Doch mit dem „o“, als Seelen-Laut,
er erstmals auf die Erde schaut.
 
„O“, haucht die Seele ganz spontan,
noch frei von jedem Welten-Wahn,
beim Anblick all der schönen Ding‘,
gering, als wie ein Schmetterling.
 
Das „i“ entfährt dem Seelengrund,
wird einem Menschen Ekles kund.
Sieht er der Schlangen Kriechmanier,
wähnt er des Teufels Hof-Getier.
 
Dies‘ alles ist kein leerer Wahn,
das lehrt die Erd‘ von Anfang an.
Von „o“ bis „i“ - „Odem“ bis „Eis“,
so geht des ODINGs halber Kreis.
 
Vom ersten Atem-Stoß zum Tod
ringt Leben sich in Freud‘ und Not.
Doch folgt dem OD das junge ING,
bleibt Ewigkeit im Runen-Ring.
 
Du Runen-Volk, acht‘ hoch die Lehr‘,
beschränke jede Gier nach mehr.
An erster Stell‘ steht „Od“, der Geist,
der Gold und Gier ans End‘ verweist.
 
Denn „Fuða“ meint dass Hinterteil,
das sei den geistigen Toten feil.
Ob leiblos, oder noch mit Fleisch,
das ODING macht geistreich sogleich.
 
Die Runen-Lehr‘, ODING-FUÞARK,
zum Sinnen wie zum Schreiben stark,
vom Od-Genius bis Fuð-Genital,
erhellt's der Heiden Freudental.
 
„O-Ding / Od-Ing“ ist die Bezeichnung - nach seinen ersten drei rechtsbeginnenden Anfangsbuchstaben - für die Strukturbildungserkenntnis des 24-er Runenstäbe-Systems unserer germanischen Vorfahren, welches etwa ein bis zwei Generationen vor dem Beginn christlicher Zeitrechnung von einem Nordgermanen (der Kimber Erul ?) entwickelt worden ist.

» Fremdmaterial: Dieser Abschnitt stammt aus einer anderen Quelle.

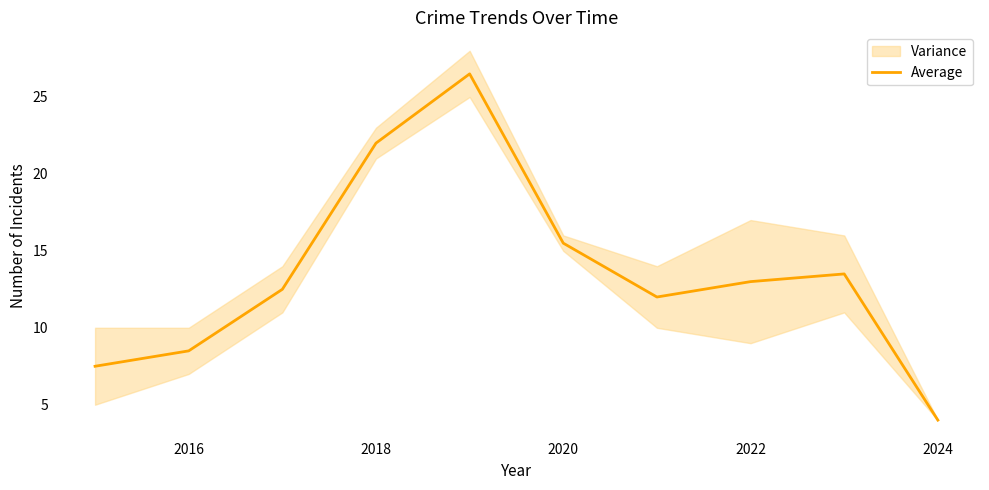

Where is Average nearest to the value 15?

2020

Dabei assoziiert sich sofort „Das Ding an sich“, was ein Begriff in der modernen Erkenntnistheorie ist, die wesentlich von Immanuals Kants dualistischer Philosophie geprägt wurde, wobei sie Kant in seinem Gesamtwerk in zahlreichen Bedeutungen verwendet hat. Vorwiegend gilt der Terminus als Oberbegriff für sogenannte intelligible (lat. „geistig erfassbar, erkennbar“) Gegenstände oder für die denkmögliche Entität (mittellat. „seiend, ein Ding“) einer intelligiblen Ursache.